Kaynak metin
------------------------------------------------
Davalı ise her zamanki gibi ailesinin her türlü hakaretine ve şiddetine sessiz kalmıştır.

 

Davalı, ailesine bilahare annesine bağlı değil bağımlı kişilik yapısına sahiptir. Davalı, yaşına rağmen bir birey olamamış ve kendi kararlarını bir erkek olarak kendisi verememiştir. Her daim ailesinin boyunduruğu altında kalan davalı, müvekkile hayatı ve yaşamı zindan etmiştir.

 

Davalının annesi, merhametten yoksun bir kişiliktir. Müvekkilimiz depremzedededir. Müvekkilimizin kök ailesinin depremde evleri yıkılmış ve müvekkilimizin babası vefat etmiştir. Davalının annesi, böyle hazin bir durumu dahi müvekkilimize karşı kullanarak ''Sen çadırına git, seni görgüsüz çingene'' demiştir.
------------------------------------------------
Veri bölümü
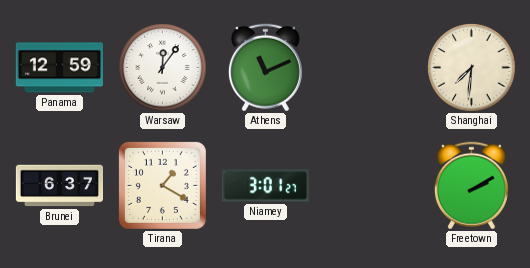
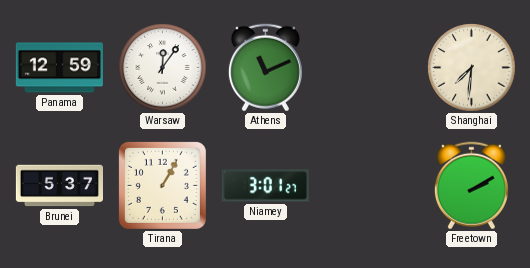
Brunei: 6:37 -> 5:37
Tirana: 1:20 -> 1:05
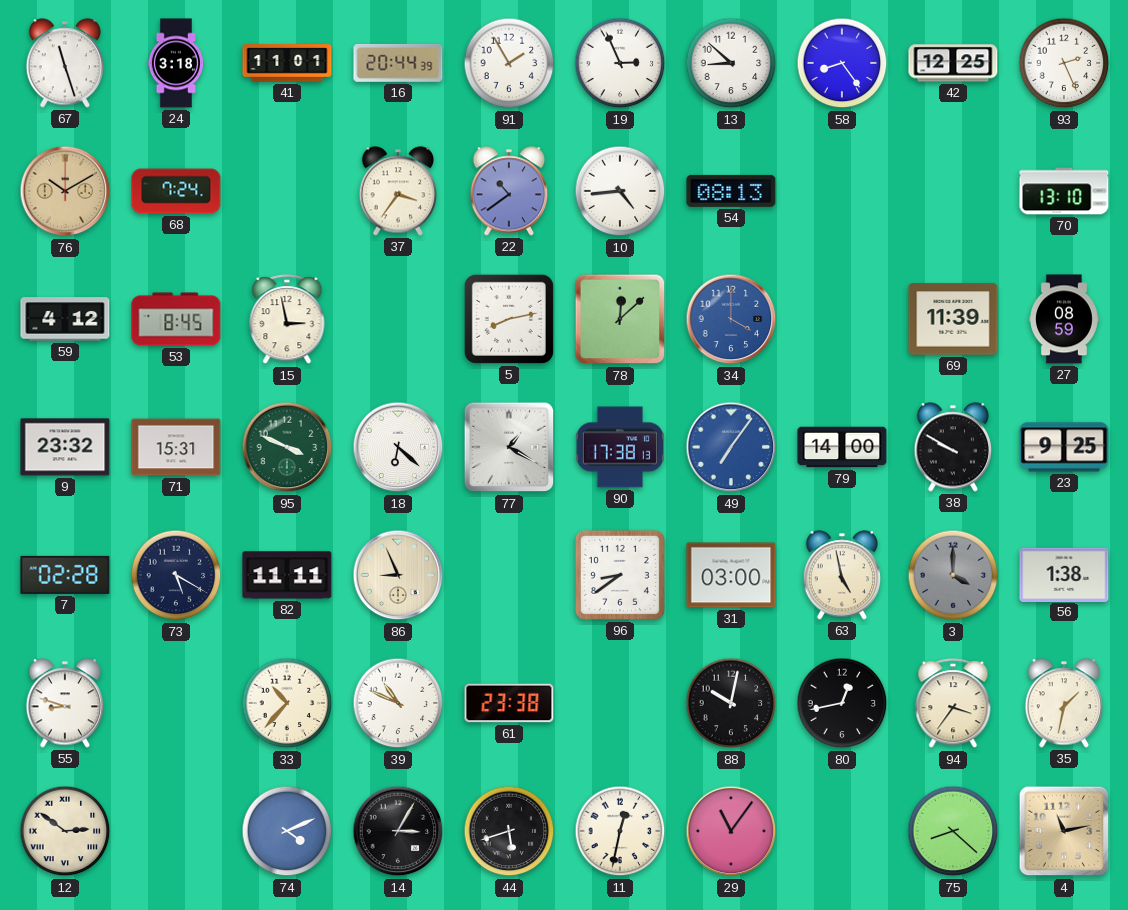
------------------------------------------------
Amaç
Davalı ve ailesinin müvekkile karşı tutumunu anlatan dilekçe metnini son cümlesinden sonra sürdürün.

Görevin sonucu
Tarafların müşterek çocuğu dünyaya geldikten sonra dahi davalının annesi, müvekkilimize ''Sen kapkarasın, çirkinsin, bu çocuk senden nasıl çıktı'' demiştir.

 

Müvekkilimiz hamileyken, hamile olan çoğu kadında olduğu gibi göğüslerinde leke olmuştur. Müvekkilin kayınvalidesi, müvekkile ''Göğüslerinin haline bak, göğüslerin lekeli'' demiştir. Davalının annesi adeta müvekkili karalayarak yer aramıştır.

 

Müvekkilin kayınbabası, müvekkile defalarca dangalak ve aptal demiştir. Bu husus hem tanık beyanıyla hem de ses kaydıyla ispat edilecektir.

 

DAVALI, MÜVEKKİLİMİZİ BAŞKA BİR KADINLA ALDATMIŞTIR.

 

Bir gün davalının mesleki görevlendirmesi dolayısıyla taraflar İstanbul'a gitmişlerdir. Davalı ne tesadüftür ki müvekkilimizi erken göndermek istemiştir. Sebep olarak ise Galatasaray maçını bahane etmiştir.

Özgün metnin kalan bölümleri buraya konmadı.